İnsanların karşılaştığı karakter değişimini “hayatın izleri,” adı altında takip etmek istedik.
Bu amaçla “Emekli öğretmen” ile söyleşide bulunduk. Öğretmen gençleri, hayat izlerine göre analiz edilebilir olduğunu söyledi.
Bitkilerin çimlenme, çiçeklenme ve meyve verme gibi geçirdiği evrelere benzerini insanlar da geçirirler. Bu evreler meyvenin olgunlaşmasıyla sonuçlanır.
Emekli öğretmene, her zaman olgunlaşmayla sonuçlanmama ne demektir? Diye soruldu.
Öğretmen bazı gençler çimlenme, bazıları da çiçeklenme veya meyve verme gibi evrelerde kalırlar. Yani gençlerden bazıları çiçeklenme ve meyve verme gibi evrelerle ilgili özelliklere ulaşamazlar. İstenmeyen karakterleri taşıyanlar, olgunlaşıp tatlı ve sulu meyve olgunluğunu gösteremezler. Gençlik özelliklerini yıllara rağmen yaşlılığa da aktarmış olsalar da bir türlü olgunlaşma devresini gösteremezler. Bunlar aşırı yıpranmış, çevresel uyarılarda kalmış gençler gibidirler.
“Gençliğinde iyi niyetli olmayanlar, yaşlılıkta da kimsenin gözüne üflemeyecektir.” Gençliğindeki haytalığı ve fesatlığını yaşlılığında da sürdürecektir. Böyle gençler çiçek bile açmazlar ki, birine kokusu ve güzelliği fayda sağlar, diye. Böyle bir gençte hayatın izleri büyük lekeler olarak varlığını devam ettirir.
Bu defa emekli öğretmene gençlerde hayatın izlerinin olumlu yöne değişimine örnek verir misiniz? Diye soruldu.

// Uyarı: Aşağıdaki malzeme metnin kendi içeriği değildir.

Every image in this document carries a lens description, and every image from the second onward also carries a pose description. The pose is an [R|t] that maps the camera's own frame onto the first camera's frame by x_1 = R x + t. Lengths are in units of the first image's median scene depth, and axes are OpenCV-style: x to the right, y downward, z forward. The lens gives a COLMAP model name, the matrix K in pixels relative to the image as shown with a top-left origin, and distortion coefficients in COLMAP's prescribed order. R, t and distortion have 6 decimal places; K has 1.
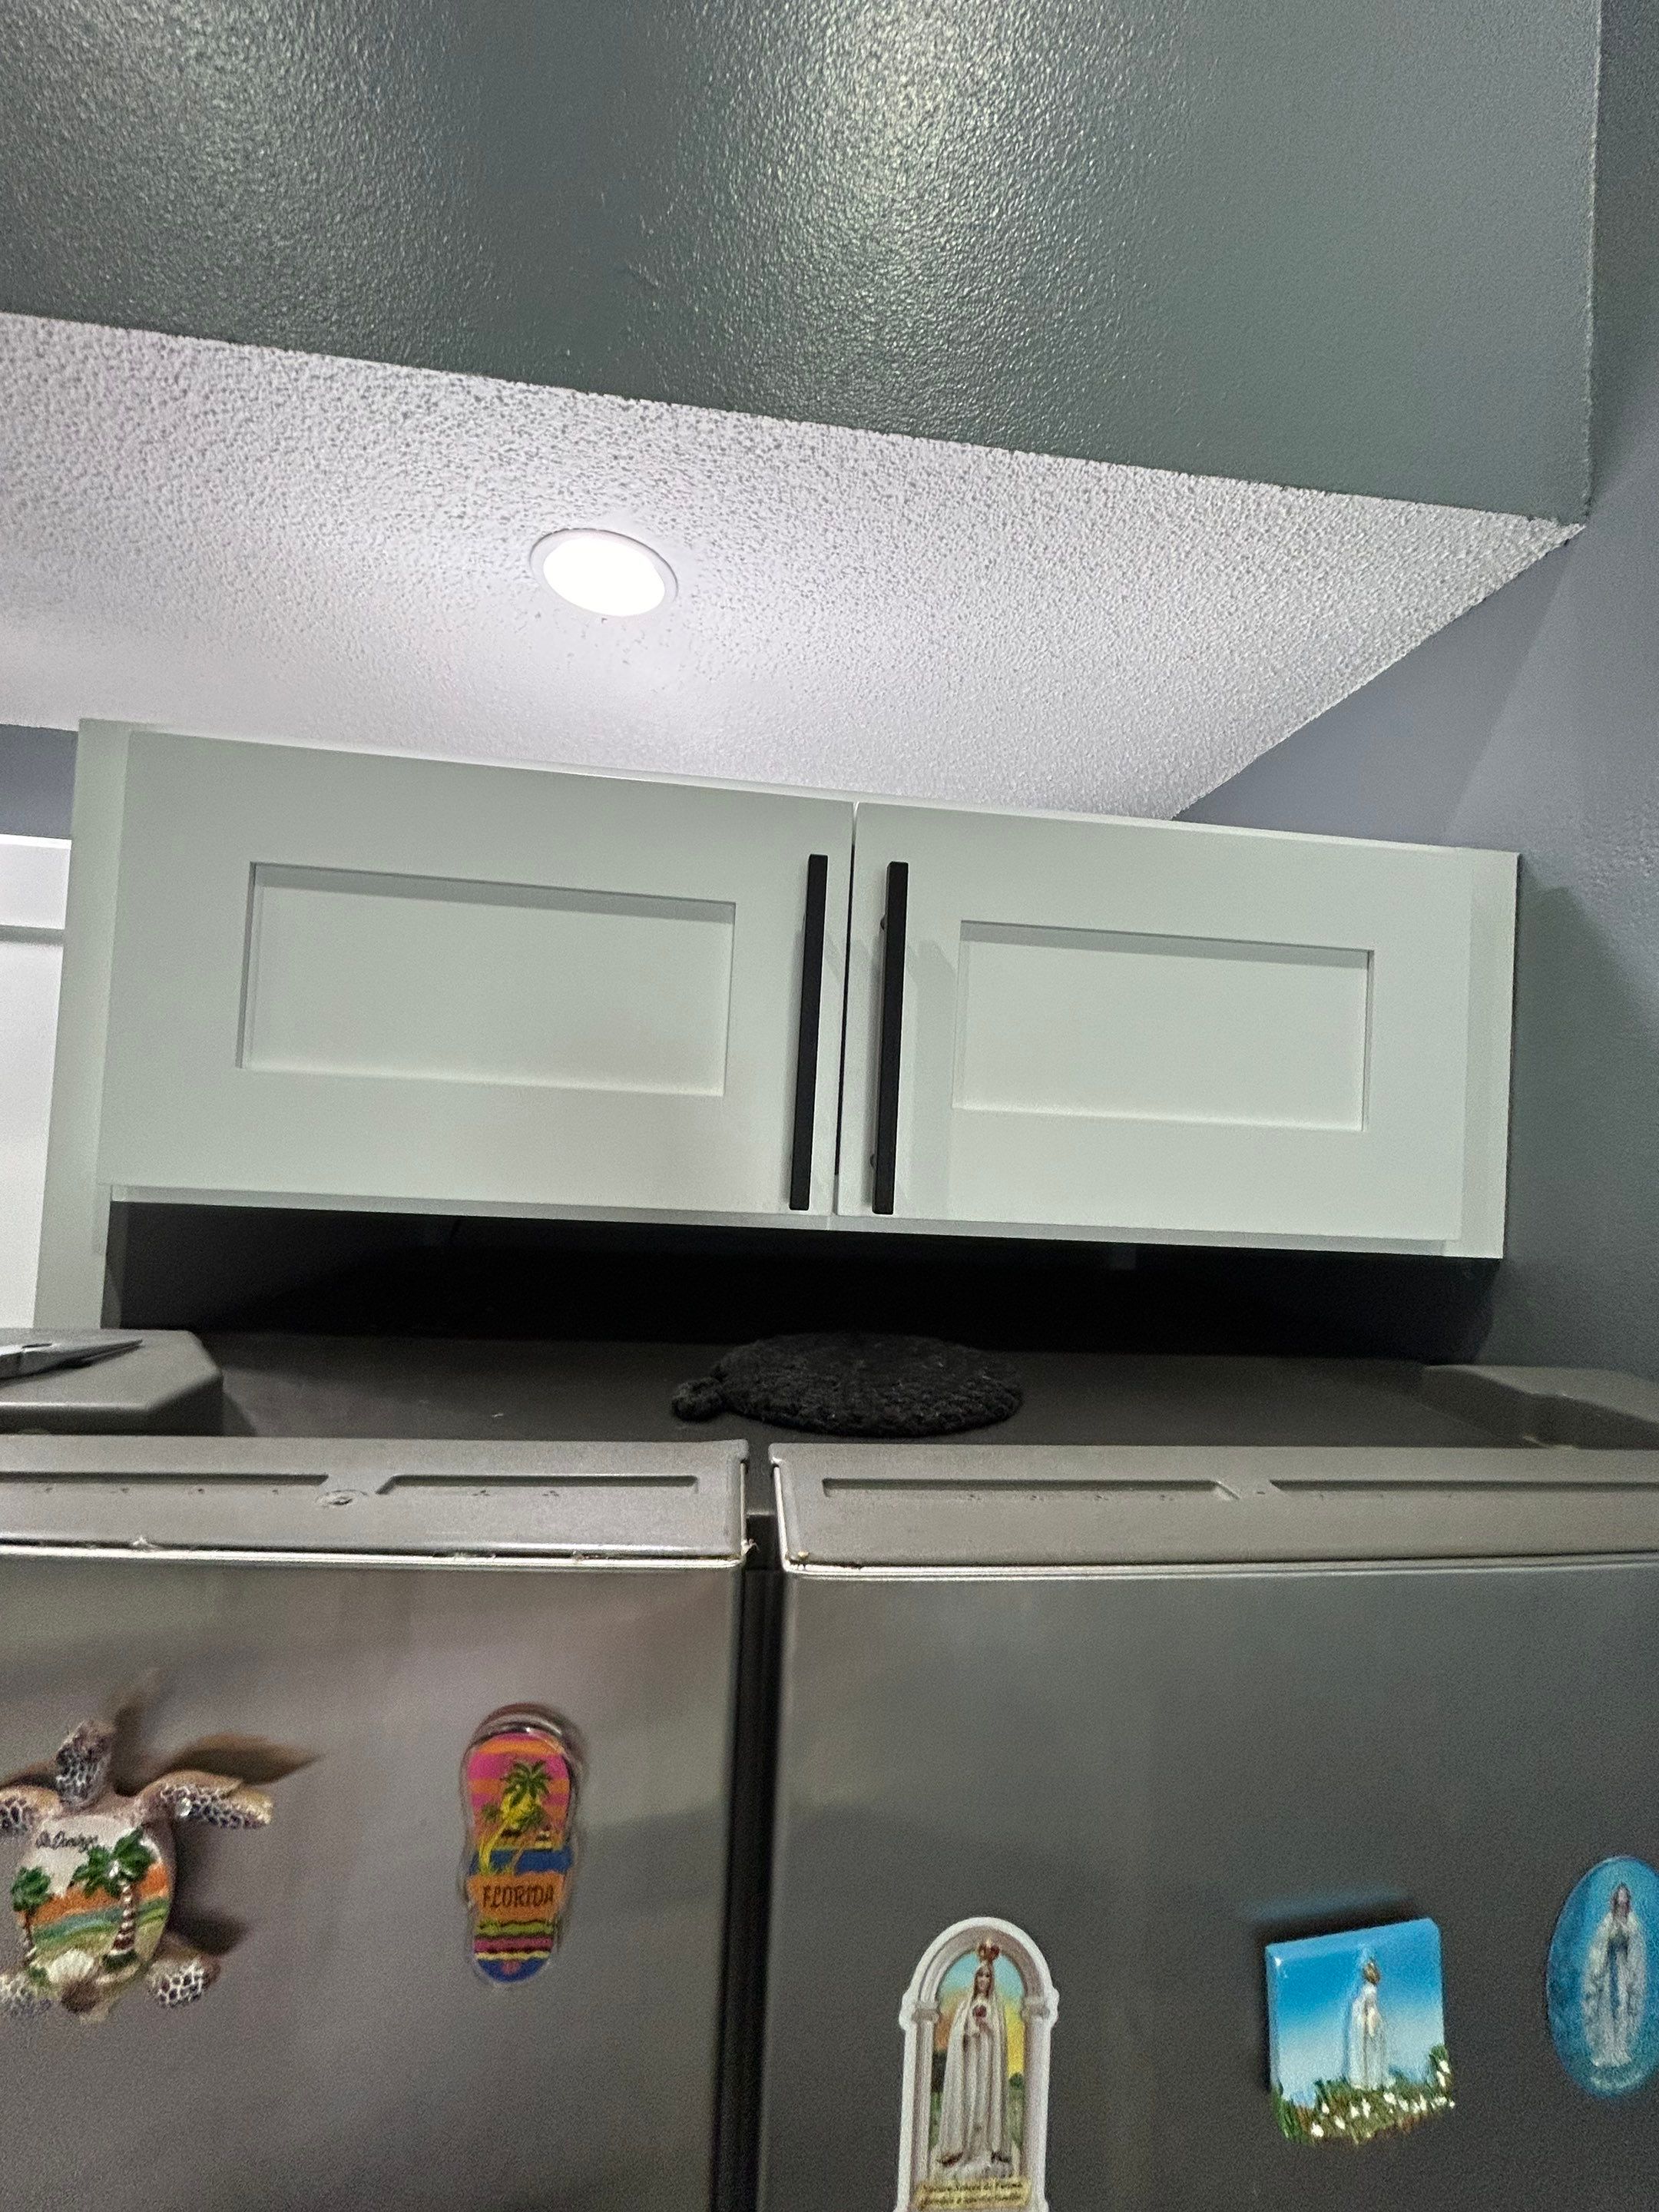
lens RADIAL K [[880.6, 0, 811.7], [0, 880.6, 1115.0], [0, 0, 1]] dist [-0.005222, 0.000932]
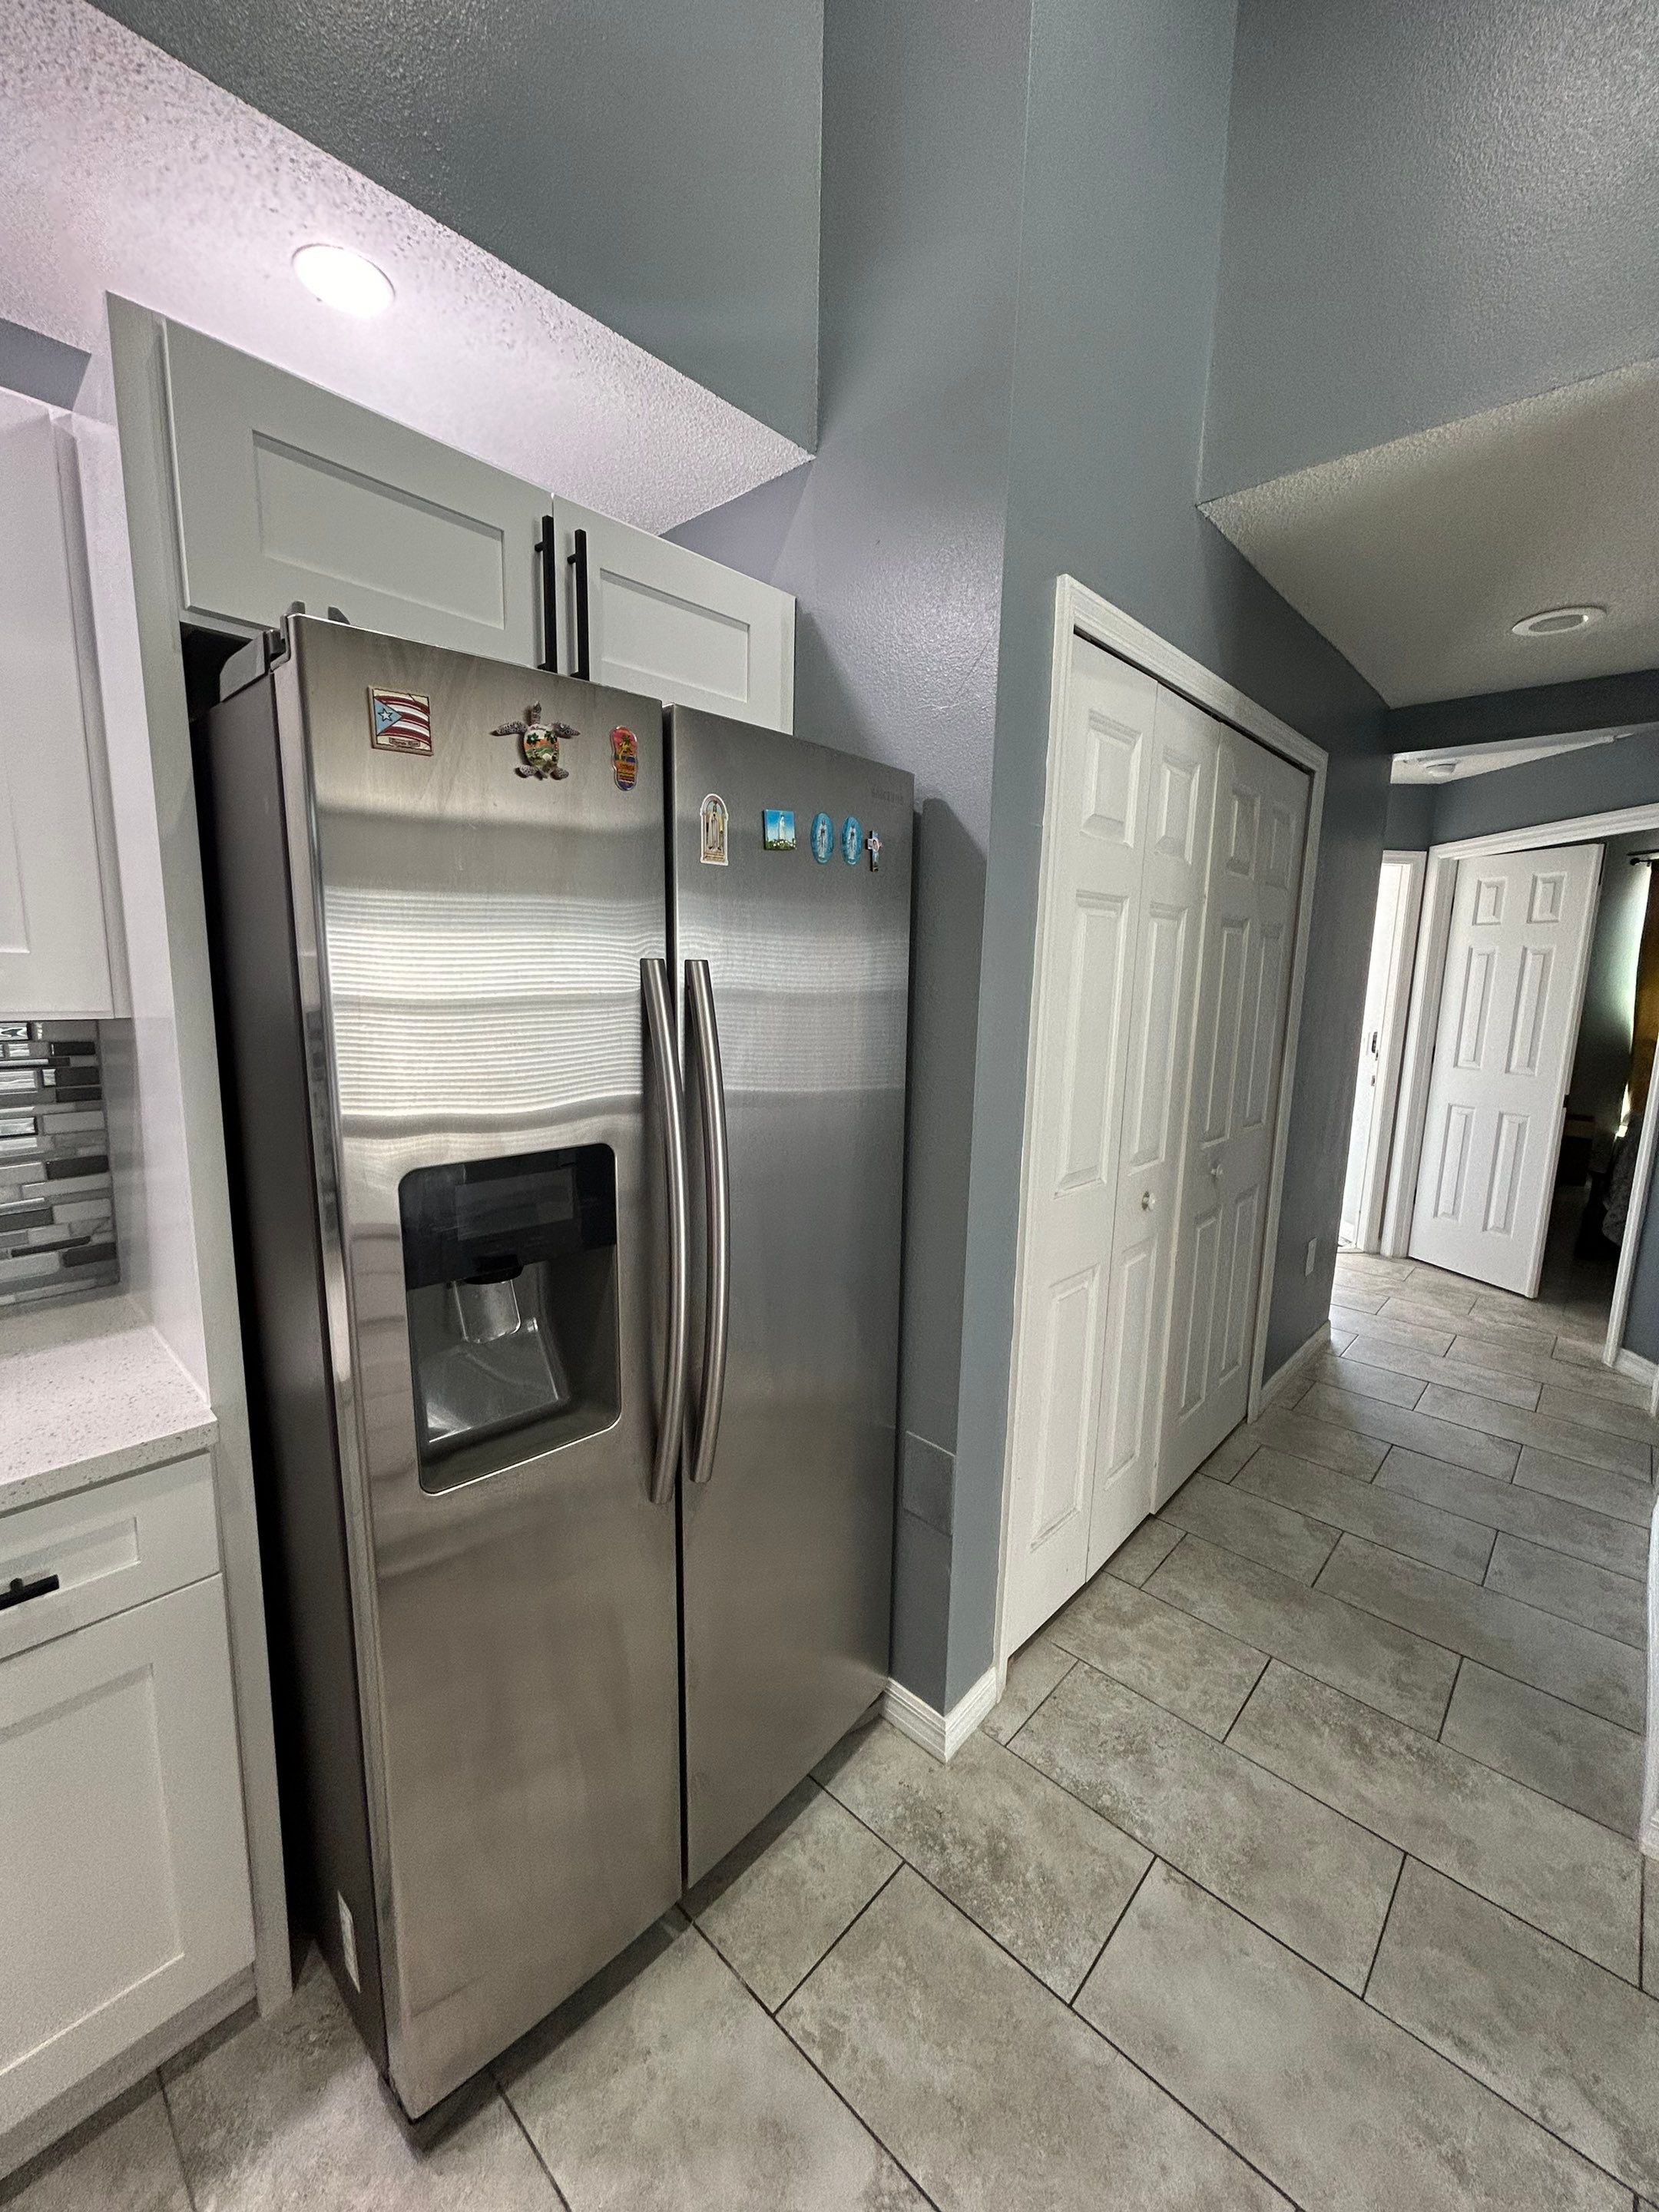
lens RADIAL K [[880.6, 0, 821.8], [0, 880.6, 1098.5], [0, 0, 1]] dist [-0.005222, 0.000932]
pose [[0.748504, -0.141150, 0.647934, -1.099608], [0.004581, 0.978161, 0.207797, 0.664784], [-0.663115, -0.152569, 0.732804, -1.255550]]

Öğretmen, karanlık dehlizinde insan yüzüne bakamayacak karakterleri sürdüren ve kendini tanıma zahmetinde bulunmayan, kişiliksiz gençlerle de karşılaştım. Bu gençlerde yaş ilerledikçe beden ve ruh çökmüş, insanlıktan nasibini almamış karakterleri değişmemiştir. Bunlarda yaşının verdiği güçsüzlük, tüm yönleriyle belirgindi. Fakat hala kötülüğün peşindeydiler. Bunlar da zamanında çiçek bile açmamıştı.
Gençlerde değişim yeni karakterlerle görünür hale geldiği hiçbir şekilde olmuyor mu?

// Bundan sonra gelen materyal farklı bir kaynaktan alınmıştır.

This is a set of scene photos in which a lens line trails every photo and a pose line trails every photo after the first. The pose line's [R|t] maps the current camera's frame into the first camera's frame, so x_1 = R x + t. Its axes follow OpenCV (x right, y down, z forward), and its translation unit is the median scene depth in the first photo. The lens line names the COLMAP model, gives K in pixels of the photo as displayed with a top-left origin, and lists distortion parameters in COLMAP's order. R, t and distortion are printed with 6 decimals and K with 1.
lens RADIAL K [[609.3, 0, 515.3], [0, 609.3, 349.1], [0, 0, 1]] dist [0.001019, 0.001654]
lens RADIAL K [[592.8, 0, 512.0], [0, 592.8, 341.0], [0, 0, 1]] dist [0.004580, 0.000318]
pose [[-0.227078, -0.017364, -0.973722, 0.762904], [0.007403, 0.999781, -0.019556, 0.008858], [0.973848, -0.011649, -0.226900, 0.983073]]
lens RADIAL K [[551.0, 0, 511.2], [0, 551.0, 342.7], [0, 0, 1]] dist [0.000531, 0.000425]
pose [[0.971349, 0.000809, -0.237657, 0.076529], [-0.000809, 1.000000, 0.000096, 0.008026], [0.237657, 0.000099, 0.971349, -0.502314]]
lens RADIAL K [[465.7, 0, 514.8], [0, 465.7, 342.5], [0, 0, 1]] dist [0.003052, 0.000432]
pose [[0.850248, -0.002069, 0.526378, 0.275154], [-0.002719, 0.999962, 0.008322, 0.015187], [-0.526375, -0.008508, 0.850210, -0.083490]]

Emekli öğretmen gençliğin beden ve ruh özelliklerini göstermeyen, yaşlanmış kişiler de aramızda yer alıyor, kendini tanıyor. Başka yaşlılardan da etkilenmiş ve tahmin edilmeyecek kadar, değişik kabiliyetleri ortaya koyuyorlar. Bu kişilerde ise meyve olgunlaşmış, tatlı ve sulu hale gelmiş olabiliyor.
Yaşı ilerlediği halde beklenen olgunluğu gösteremeyenlerle de karşılaşılır. İnsanların bu durumda olması normaldir. Yosunlar ve likenler gibi değişmeden kalabilirler.